APPLICABLE TO POLYGAMOUS SETTING
The main house where the father lived is not available for sharing. It belongs to the first son.
The first son maps out the remaining estates into the number of male child-bearing wives of his father including himself plus an extra portion reserved for the first son.
The sharing will commence with him taking a portion as the first son.
Thereafter, this same first son will also take his own share as one of the sons.
Meaning that the first son takes the first portion and the second portion before others start taking.
Then other sons will start taking theirs in order of seniority.
Each son from each wife shall then share what he has collected with his own siblings from his mother.

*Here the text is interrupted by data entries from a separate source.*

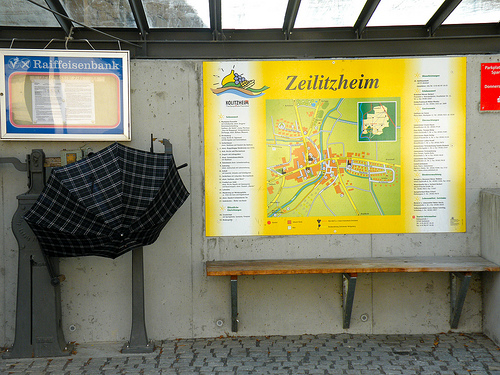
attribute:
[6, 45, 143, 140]
glass case — protective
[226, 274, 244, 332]
bracket — metal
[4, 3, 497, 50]
roof — glass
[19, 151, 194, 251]
umbrella — black, grey, plaid, hanging, upside down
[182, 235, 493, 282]
bench — wood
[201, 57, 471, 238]
poster — bright yellow, white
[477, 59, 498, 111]
sign — red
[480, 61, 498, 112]
red sign — white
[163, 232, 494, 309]
bench — brown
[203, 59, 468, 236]
sign — is yellow, is white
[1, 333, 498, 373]
ground — grey, cobbled, dark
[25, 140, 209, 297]
umberella — upside down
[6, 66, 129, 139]
sign — blue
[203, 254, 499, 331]
bench — wooden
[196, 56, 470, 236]
map — yellow, large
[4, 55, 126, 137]
poster — information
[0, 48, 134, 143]
box — glass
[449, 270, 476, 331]
bar — green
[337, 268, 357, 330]
bar — green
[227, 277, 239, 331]
bar — green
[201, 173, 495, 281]
bench — fixed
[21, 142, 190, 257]
umbrella — plaid, dark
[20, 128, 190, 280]
umbrella — open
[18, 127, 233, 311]
umbrella — black, open, white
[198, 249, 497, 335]
wooden bench — empty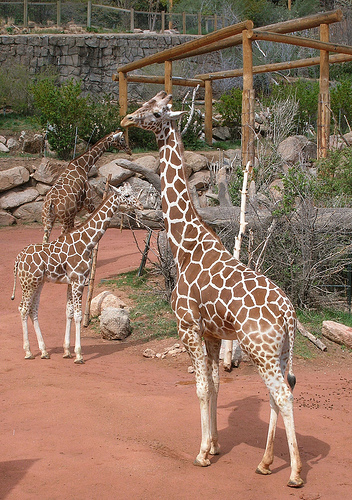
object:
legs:
[173, 325, 235, 473]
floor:
[2, 225, 350, 498]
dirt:
[0, 353, 351, 466]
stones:
[96, 307, 131, 344]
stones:
[84, 287, 107, 323]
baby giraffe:
[8, 176, 144, 373]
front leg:
[189, 323, 211, 465]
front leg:
[203, 331, 223, 458]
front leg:
[71, 282, 86, 365]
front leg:
[62, 283, 74, 359]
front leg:
[82, 198, 96, 214]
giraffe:
[9, 179, 144, 365]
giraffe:
[40, 125, 133, 242]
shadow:
[64, 328, 131, 362]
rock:
[99, 307, 132, 340]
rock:
[101, 293, 130, 311]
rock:
[87, 289, 110, 318]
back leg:
[255, 331, 291, 477]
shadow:
[213, 388, 335, 485]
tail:
[279, 297, 305, 393]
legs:
[254, 350, 303, 489]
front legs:
[170, 281, 222, 467]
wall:
[3, 30, 254, 106]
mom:
[113, 85, 324, 494]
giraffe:
[119, 89, 330, 493]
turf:
[287, 371, 296, 388]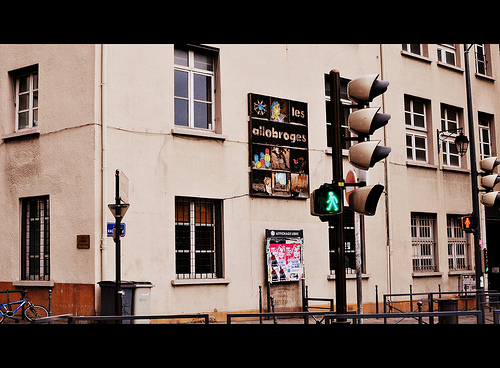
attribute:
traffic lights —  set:
[308, 60, 393, 322]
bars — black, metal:
[173, 197, 226, 277]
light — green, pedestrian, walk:
[323, 188, 340, 211]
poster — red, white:
[269, 241, 307, 286]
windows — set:
[7, 66, 39, 130]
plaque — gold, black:
[74, 232, 90, 249]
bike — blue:
[0, 285, 49, 321]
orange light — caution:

APPLICABLE TO A NUCLEAR SETTING
The first son takes his father’s house.
He will thereafter map out the remainder into the number of his brothers plus a portion meant for the first son.
He commences the sharing by first taking his portion excluding his father’s compound which belongs to him as per right and then he will call his other brothers to take theirs in order of seniority.
- The last male child owns his mother’s house or land.
- Female children are excluded from the share of their father’s estates so are the sons-in-law.
- Nobody directs the first son on how to share his father’s estate. He could make his own share much larger than the remainder available for others to share. He is the Supreme Court in this matter. You can only appeal to his conscience.
If you are from Nnewi and you don’t like the above set up then write your will today.